Le plus simple, lorsque l’on monte The Fairy Queen, est encore de respecter l’œuvre telle qu’elle fut créée en 1692. Le plus simple, mais pas le plus léger : il faut une troupe entière d’acteurs pour jouer le texte du Songe d’une nuit d’été révisé par Thomas Betterton, ainsi qu’une troupe de chanteurs et de danseurs, et un orchestre, pour y insérer les intermèdes musicaux conçus par Purcell. William Christie l’a fait plusieurs fois, à Aix-en-Provence en 1989, puis à Glyndebourne en 2009. Le résultat peut être superbe, mais long et onéreux. D’où la tentation, souvent, de ne retenir que l’aspect musical, comme le fit par exemple David Pountney pour l’English National Opera en 1995. La tâche est alors rude pour le metteur en scène, qui ne dispose plus que d’une série de divertissements où les numéros se succèdent avec plus ou moins de cohérence. Raconter l’intrigue shakespearienne à partir de là n’est pas impossible, mais relève de l’acrobatie, puisque le texte des airs n’a plus que des liens assez ténus avec la querelle d’Obéron et de Titania. On comprend alors que Mariame Clément ait décidé d’imaginer une autre histoire, un fil narratif qui permette, sans couper entièrement les ponts avec A Midsummer Night’s Dream, de donner une réelle unité au spectacle. Avec la complicité de sa décoratrice et costumière attitrée, Julia Hansen, mais aussi avec l’aide d’une nouvelle venue, la romancière britannique Lucy Wadham, elle propose une Fairy Queen qui se déroule (un peu) pendant une représentation de The Fairy Queen, mais surtout avant, durant les répétitions, et un peu après, lors du cocktail de première. Les protagonistes ne sont plus les amants athéniens, les artisans comédiens ou le roi et la reine des fées, mais un metteur en scène, sa dramaturge, son décorateur, ses chanteurs et ses acteurs.
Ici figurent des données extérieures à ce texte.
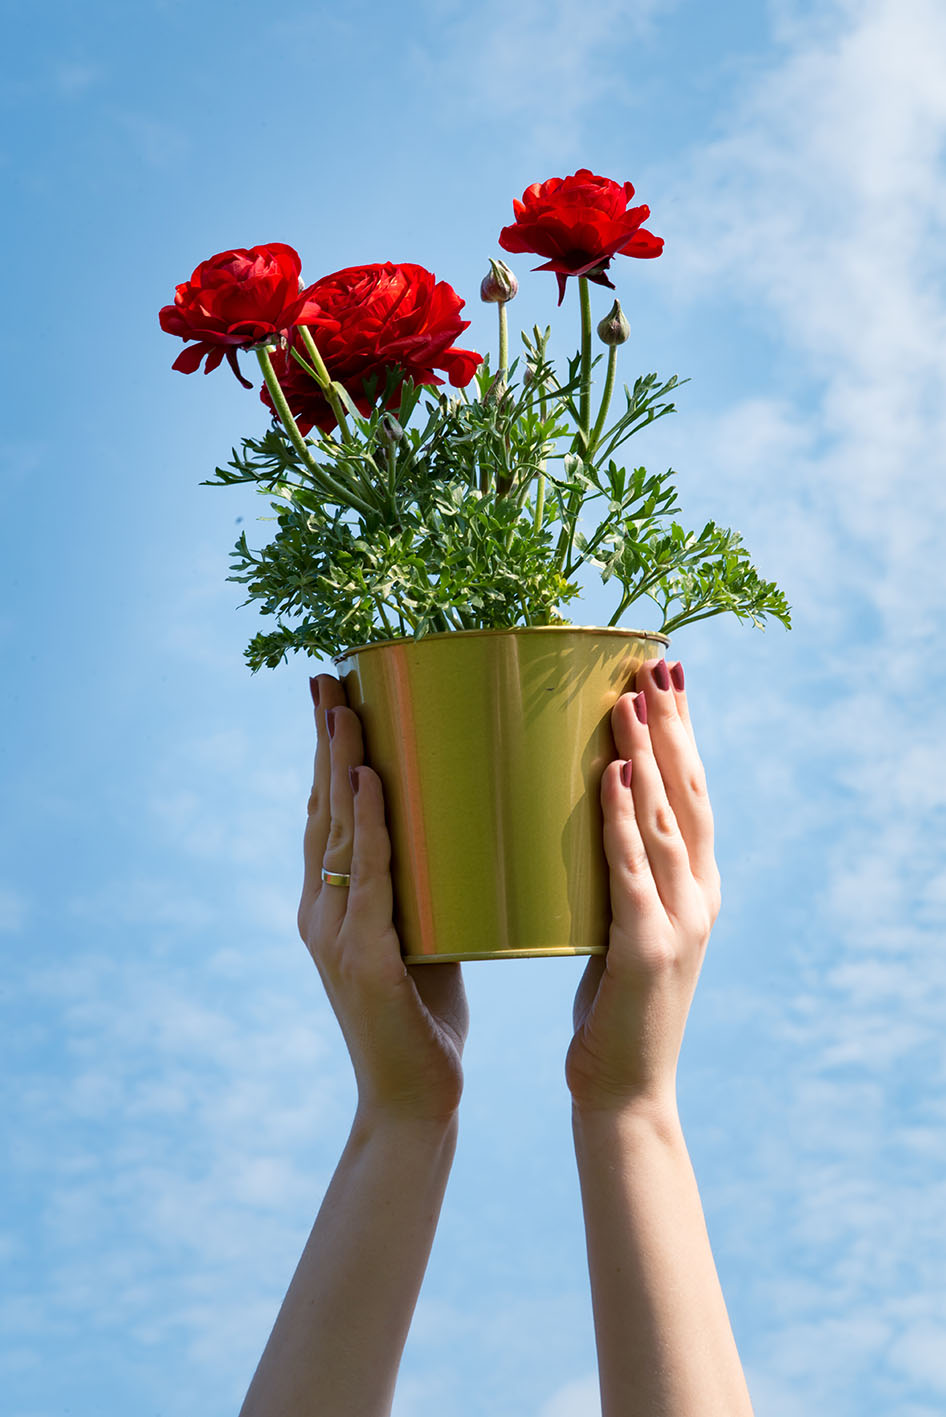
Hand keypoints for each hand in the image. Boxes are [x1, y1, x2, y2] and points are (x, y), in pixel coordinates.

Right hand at [297, 674, 468, 1125]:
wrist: (415, 1103)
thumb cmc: (426, 1015)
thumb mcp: (423, 932)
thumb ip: (424, 885)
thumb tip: (462, 827)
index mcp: (332, 904)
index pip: (326, 814)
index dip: (327, 755)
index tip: (334, 695)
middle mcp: (321, 911)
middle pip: (321, 809)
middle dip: (324, 741)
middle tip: (327, 678)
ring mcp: (335, 936)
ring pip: (336, 833)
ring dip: (340, 765)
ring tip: (345, 708)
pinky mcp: (362, 962)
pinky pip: (368, 880)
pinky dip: (370, 827)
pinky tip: (373, 783)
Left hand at [566, 659, 721, 1115]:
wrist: (624, 1093)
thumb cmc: (610, 1012)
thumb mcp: (621, 931)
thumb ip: (616, 881)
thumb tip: (582, 823)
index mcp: (696, 888)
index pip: (694, 793)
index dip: (684, 732)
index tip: (666, 675)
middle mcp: (700, 896)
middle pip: (689, 791)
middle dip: (673, 724)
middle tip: (655, 662)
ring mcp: (680, 922)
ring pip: (666, 818)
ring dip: (649, 753)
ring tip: (630, 696)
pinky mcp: (647, 950)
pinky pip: (631, 869)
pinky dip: (624, 817)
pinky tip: (614, 774)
Et dans ces couples qui se font et se défont, parfois grâce à l’intervention magique du susdit décorateur, on retrouve finalement ce mystère des relations amoureuses dont Shakespeare avait fait le sujet de sa pièce.
Inévitablement, Anna Prohaska bénéficie de la plupart des plus beaux airs de la partition : « Night », « Let me weep », et bien d’autres encore qui, grâce à la nouvelle intrigue, perdent leur caractère rhétorique et abstrait pour s’incarner dans le drame d’un personnage. Toujours souveraine dans Purcell, comme elle l’a prouvé au disque ou en concert, la soprano brille ici de mille feux, dans son personnage de jeune choriste appelée à se substituer à la détestable castafiore initialement prévue dans le rôle de Titania. Voix de ténor typiquement britannique, dont on sait déjà que Britten lui convient fort bien, Rupert Charlesworth bénéficie lui aussi d’un personnage complexe, et ses tourments sentimentaux donnent infiniment plus de sens à un air comme « One charming night gives more delight ». Avec des couleurs plus sombres mais une virtuosité intacte, Kurt Streit a un peu moins d’airs à son actif ; on s’étonne que n’ait pas été conservé le duo de ténors « Let the fife and the clarions », mais peut-être est-ce lié à l’édition critique utilisée. En l’absence de contre-ténor, les airs habituellement confiés à une voix masculine aiguë sont confiés à Marie-Claude Chappuis, superbe dans son rôle de victime ; lorsqu’elle s’enivre pour oublier ses déboires amoureux, le spectacle s’autorise une échappée hors du réalisme, vers une grandiose forêt magique. A Florian Boesch échoient presque tous les airs de basse, auxquels il prête la richesse de son timbre et le mordant de sa diction ; presque tous, car il doit laisser l’air de l’hiver à Florian Köfler, membre du Jeune Ensemble du Theater an der Wien. Sa consœur Carolina Lippo hérite elle aussi d’un air.
Grâce à cette mise en scène brillante, en forme d’hommage au monde du spectacle, chacun des membres de l’excellent Chœur Arnold Schoenberg se voit attribuer un véritable rôle correspondant aux nombreux « métiers de l’opéra » : régisseur, souffleur, chef de chœur, chef de chant… A la tête de ses Talens lyriques, Christophe Rousset sait magistralement alterner les climats au gré des diverses facettes de la partition, optant parfois pour des tempos particulièrement retenus, en accord avec la signification nouvelle qu’acquièrent certains airs, comme « I am come to lock all fast », par exemple. On pardonnera quelques dérapages des trompettes pour ne retenir que la majesté d’une page comme la grande chaconne finale, pendant laquelle de vrais machinistes démontent une partie du décor, pour mieux souligner qu’il s’agit bien ici de théâtre dans le théâtre, tout comme l’a voulu Shakespeare dans Le Songe d’une nuit d’été.